Skip to main content

Evaluate your RAG Experience using REMi

What is REMi?

REMi stands for RAG Evaluation Metrics, it is a model created by Nuclia to evaluate the performance of your RAG experience.

Its evaluation is based on the RAG Triad and provides the following metrics:

  • Answer Relevance: Relevance of the generated answer to the user query.
  • Context Relevance: Relevance of the retrieved context to the user query.
  • Groundedness: Degree to which the generated answer is grounded in the retrieved context.

For more information on REMi, the metrics and how to interpret them, you can check the release blog post here.

REMi is now on its second version and it's available through the Nuclia Understanding API (NUA).

Obtaining REMi Metrics for a RAG Interaction

All of the functionality showcased can be done through conventional API requests. For this example we will use our Python SDK to interact with Nuclia, which can be installed via pip:

pip install nuclia

Once installed, we can set up our authentication. As we will use both the Nuclia Knowledge Box API and the Nuclia Understanding API, we will need both API keys as well as the API endpoint of the Knowledge Box we want to interact with.

  1. NucliaDB API endpoint: This is the specific endpoint of the Knowledge Box you want to interact with. For the example shown here, our Knowledge Box has financial news. You can find your Nuclia DB API endpoint in the Home tab in your Knowledge Box's dashboard and will have the structure:

https://<ZONE>.nuclia.cloud/api/v1/kb/<KB_ID>

  1. Knowledge Box API Key: The This key is used to interact with the Knowledge Box API. To obtain this key, you can follow the instructions here.

  2. NUA API Key: This key is used to interact with the Nuclia Understanding API. To obtain this key, you can follow the instructions here.

With those keys in hand, we can now set up our Python script to interact with Nuclia:

  1. Define the keys and url as constants:
NUA_API_KEY = 'YOUR_NUA_API_KEY'
KB_API_KEY = 'YOUR_KB_API_KEY'
KB_ENDPOINT = 'YOUR_KB_ENDPOINT'
  1. Authenticate with Nuclia:
from nuclia import sdk
sdk.NucliaAuth().kb(url=KB_ENDPOINT, token=KB_API_KEY)
sdk.NucliaAuth().nua(token=NUA_API_KEY)
  1. Perform an Ask operation which we will later evaluate with REMi:
from nucliadb_models.search import AskRequest

search = sdk.NucliaSearch()
# Set the debug flag to True to obtain the predict request
query = AskRequest(query="Which Company has been underperforming in Q4 2024?", debug=True)
ask_answer = search.ask(query=query)
print(ask_answer.answer)

"Quantum Computing Inc. has been underperforming in Q4 2024. The company reported a third-quarter GAAP loss per share of $0.06, which, although an improvement from the previous year's loss, was accompanied by sales totaling $101,000, falling short of the $300,000 estimate. Additionally, their stock price declined significantly following the announcement of a securities purchase agreement to sell 16 million shares."

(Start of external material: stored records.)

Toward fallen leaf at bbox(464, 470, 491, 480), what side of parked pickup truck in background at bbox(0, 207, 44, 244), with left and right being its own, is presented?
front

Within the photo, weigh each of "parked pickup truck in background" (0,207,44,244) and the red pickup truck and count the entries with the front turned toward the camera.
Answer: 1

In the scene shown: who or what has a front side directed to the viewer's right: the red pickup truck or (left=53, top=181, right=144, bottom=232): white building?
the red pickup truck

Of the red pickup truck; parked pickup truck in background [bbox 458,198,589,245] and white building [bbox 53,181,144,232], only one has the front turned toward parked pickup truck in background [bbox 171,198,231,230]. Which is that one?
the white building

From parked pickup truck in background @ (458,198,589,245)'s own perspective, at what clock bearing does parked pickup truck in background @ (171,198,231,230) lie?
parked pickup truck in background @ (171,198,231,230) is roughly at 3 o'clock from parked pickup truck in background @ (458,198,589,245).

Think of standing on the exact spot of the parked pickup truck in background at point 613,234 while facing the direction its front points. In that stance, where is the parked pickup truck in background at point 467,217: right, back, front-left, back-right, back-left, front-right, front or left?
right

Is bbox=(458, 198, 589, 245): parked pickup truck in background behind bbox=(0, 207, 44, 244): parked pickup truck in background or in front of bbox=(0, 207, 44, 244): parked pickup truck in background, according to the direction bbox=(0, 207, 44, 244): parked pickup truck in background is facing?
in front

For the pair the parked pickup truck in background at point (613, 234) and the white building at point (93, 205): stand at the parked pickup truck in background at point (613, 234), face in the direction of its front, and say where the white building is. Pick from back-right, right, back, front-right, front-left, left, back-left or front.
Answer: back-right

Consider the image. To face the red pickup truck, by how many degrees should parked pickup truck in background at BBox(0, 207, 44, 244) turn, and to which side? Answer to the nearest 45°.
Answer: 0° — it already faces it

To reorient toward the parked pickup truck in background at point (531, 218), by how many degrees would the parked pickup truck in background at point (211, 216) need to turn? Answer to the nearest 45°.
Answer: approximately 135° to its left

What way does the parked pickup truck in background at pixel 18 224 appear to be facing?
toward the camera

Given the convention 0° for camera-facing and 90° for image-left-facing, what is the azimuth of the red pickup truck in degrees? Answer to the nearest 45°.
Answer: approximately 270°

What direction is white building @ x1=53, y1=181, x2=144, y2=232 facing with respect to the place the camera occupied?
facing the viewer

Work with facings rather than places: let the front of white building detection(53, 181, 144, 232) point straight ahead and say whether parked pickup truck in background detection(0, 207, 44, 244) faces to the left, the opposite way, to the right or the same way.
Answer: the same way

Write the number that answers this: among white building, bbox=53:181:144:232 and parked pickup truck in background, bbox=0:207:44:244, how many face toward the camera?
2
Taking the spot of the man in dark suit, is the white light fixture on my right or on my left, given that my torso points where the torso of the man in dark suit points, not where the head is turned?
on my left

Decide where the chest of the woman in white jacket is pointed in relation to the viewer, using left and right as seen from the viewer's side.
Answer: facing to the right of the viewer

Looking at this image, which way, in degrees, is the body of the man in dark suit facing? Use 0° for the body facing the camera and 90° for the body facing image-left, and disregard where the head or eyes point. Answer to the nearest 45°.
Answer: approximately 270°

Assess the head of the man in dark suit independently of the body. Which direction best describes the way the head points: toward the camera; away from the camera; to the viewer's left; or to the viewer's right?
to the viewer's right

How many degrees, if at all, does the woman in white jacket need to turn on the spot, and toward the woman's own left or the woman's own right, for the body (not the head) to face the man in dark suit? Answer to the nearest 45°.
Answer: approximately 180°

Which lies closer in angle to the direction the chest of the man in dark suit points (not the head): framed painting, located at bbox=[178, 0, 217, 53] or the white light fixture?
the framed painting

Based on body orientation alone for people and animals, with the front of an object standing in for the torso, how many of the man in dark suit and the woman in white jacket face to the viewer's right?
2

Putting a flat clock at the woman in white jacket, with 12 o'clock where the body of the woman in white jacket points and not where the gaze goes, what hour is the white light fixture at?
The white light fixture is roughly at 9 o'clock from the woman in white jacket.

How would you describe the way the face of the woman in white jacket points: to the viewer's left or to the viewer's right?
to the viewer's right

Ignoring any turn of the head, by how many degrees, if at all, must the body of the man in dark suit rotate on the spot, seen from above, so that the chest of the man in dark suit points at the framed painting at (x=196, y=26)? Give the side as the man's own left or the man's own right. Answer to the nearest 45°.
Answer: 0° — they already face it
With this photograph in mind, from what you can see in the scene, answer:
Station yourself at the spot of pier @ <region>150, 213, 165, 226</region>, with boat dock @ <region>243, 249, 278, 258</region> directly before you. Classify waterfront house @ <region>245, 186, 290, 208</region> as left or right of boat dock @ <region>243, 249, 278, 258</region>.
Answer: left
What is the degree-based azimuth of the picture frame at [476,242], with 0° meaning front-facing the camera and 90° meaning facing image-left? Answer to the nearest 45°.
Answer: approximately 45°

  1. Extract the relevant information from the ask_answer object:
contexts = list(ask_answer.predict_request.query_context.values())
question = ask_answer.predict_request.question
answer = ask_answer.answer.decode()
  1. Evaluate the interaction with REMi:
from nuclia.sdk.predict import NucliaPredict
from nuclia_models.predict.remi import RemiRequest
np = NucliaPredict()
results = np.remi(
RemiRequest(
user_id="my_user",
question=question,
answer=answer,
contexts=contexts,
)
)
  1. Print the results:
print(f"- Answer Relevance score: {results.answer_relevance.score}")
print(f" · Reason: {results.answer_relevance.reason}")
print(f"- Context Relevance score for each context: \n {results.context_relevance}")
print(f"- Groundedness score for each context: \n {results.groundedness}")

Output:

  • Answer Relevance score: 5

    • Reason: The response directly addresses the query by identifying Quantum Computing Inc. as the company underperforming in Q4 2024 and provides specific details to support the claim.
  • Context Relevance score for each context: [3, 3, 0, 1, 3, 0, 3, 0, 1, 0, 0]

  • Groundedness score for each context: [0, 5, 0, 0, 5, 0, 0, 0, 0, 0, 0]

  1. Interpreting the results:
    • Answer Relevance: The response by the model is highly relevant to the user query, scoring a 5 out of 5.
    • Context Relevance: Most of the contexts are relevant to the user query, with some scoring 3 out of 5. This is to be expected as the question is broad, and even though we have relevant information in the knowledge box, none of them match exactly the user query.
    • Groundedness: The model has grounded the answer in the context of the knowledge box, scoring a 5 out of 5 for some contexts. This indicates that the provided answer is well supported by the retrieved context and is likely to be accurate.